ABSTRACTThe main purpose of the project FUI THERMOFLUID is to study the feasibility of a new electronic cooling system embedded on flying objects (missile, satellite, and airplane). The technology chosen consists of a pumped two-phase flow cooling loop (PTPFL). It is an innovative technology with a transport capacity of the thermal power up to 10 MW.m, exceeding in this way the performance of all other technologies. A PTPFL is a cooling loop based on the exploitation of the latent heat properties of the fluid trapped inside the loop, and moved by a pump. The components constituting a PTPFL are: a two-phase reservoir (TP-R), a mini-channels evaporator, a brazed plate condenser, a pump, and pipes. The global research work is devoted to propose a dynamic model and experimental validation of the PTPFL. The present article is exclusively dedicated to the TP-R. Indeed, this element plays a key role in the functioning of PTPFL. Historically, the TP-R did not equip the first cooling loop. However, due to its advantages, its introduction was essential.

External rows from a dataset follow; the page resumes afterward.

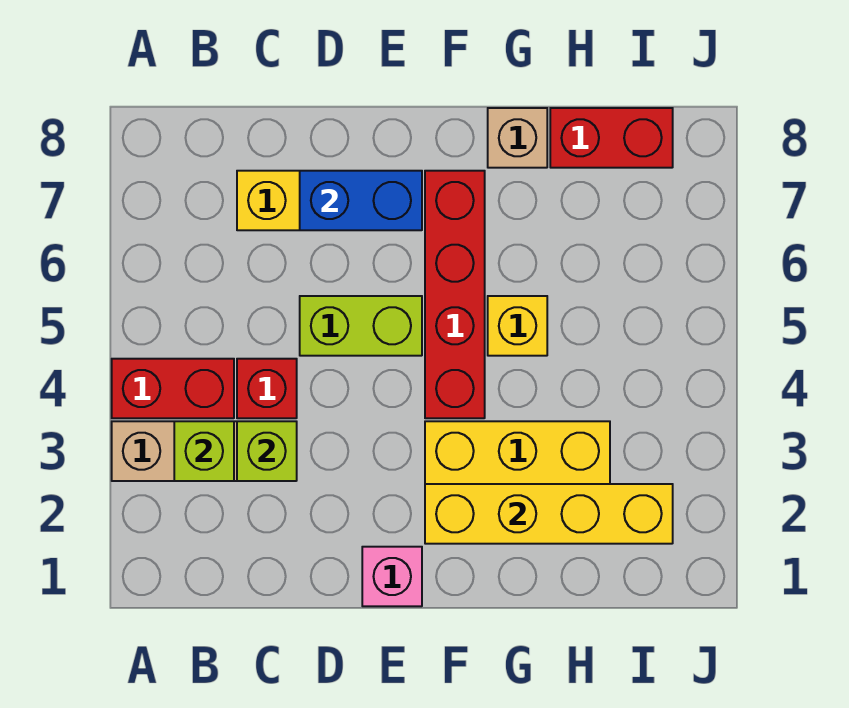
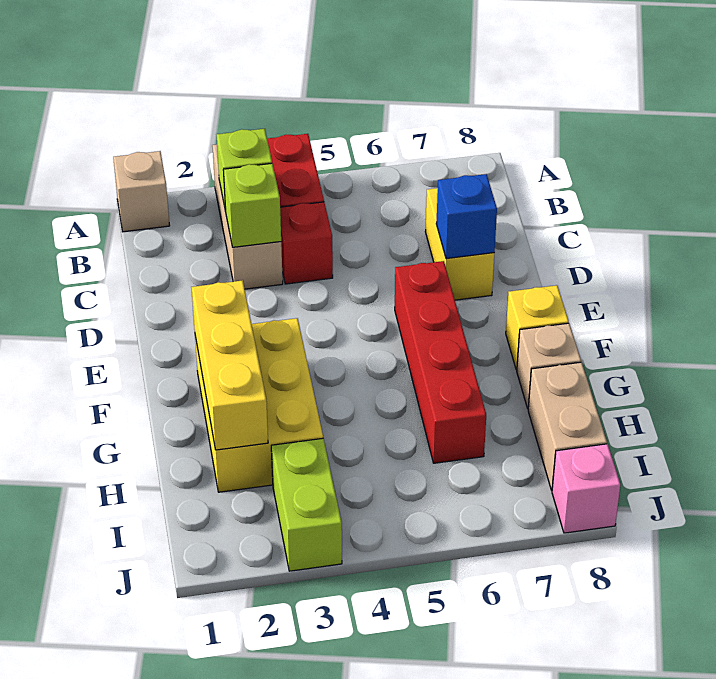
none -> tan brick A1 level 1
lime brick D5:E5 level 1 -> lime brick I3:J3 level 1
blue brick D7:E7 level 2 -> blue brick D7 level 2
pink brick E1 level 1 -> pink brick J8 level 1
yellow brick F2:I2 level 2 -> yellow brick F2:H2 level 2
red brick F4:F7 level 1 -> red brick E6:H6 level 1
yellow brick G5 level 1 -> yellow brick F8 level 1
red brick H8:I8 level 1 -> tan brick H8:I8 level 1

The developed dynamic model will be used in another work to predict the thermal hydraulic efficiency of the PTPFL from its mechanical and fluidic parameters, to conduct the study of transitional regimes and instability problems, and provides an original tool dedicated to design the TP-R in function of the thermal power levels to be evacuated and the selected refrigerant. The bond graph methodology is adopted for modelling works because of its energetic approach and multi-physics character of the studied system. The new model proposed in this article has many originalities: First, it is based on bond graph approach. Nowadays, the open literature shows that no bond graph model has been developed for such thermo-fluid system. Second, the dynamic model of TP-R pays great attention to phenomena that have never been taken into account in works cited in the present article, such as evaporation and condensation. Third, different conducto-convective heat exchanges are modelled without any experimental recalibration of the thermal exchange coefficients, unlike models proposed in the literature. In fact, all coefficients are systematically calculated using adequate correlations.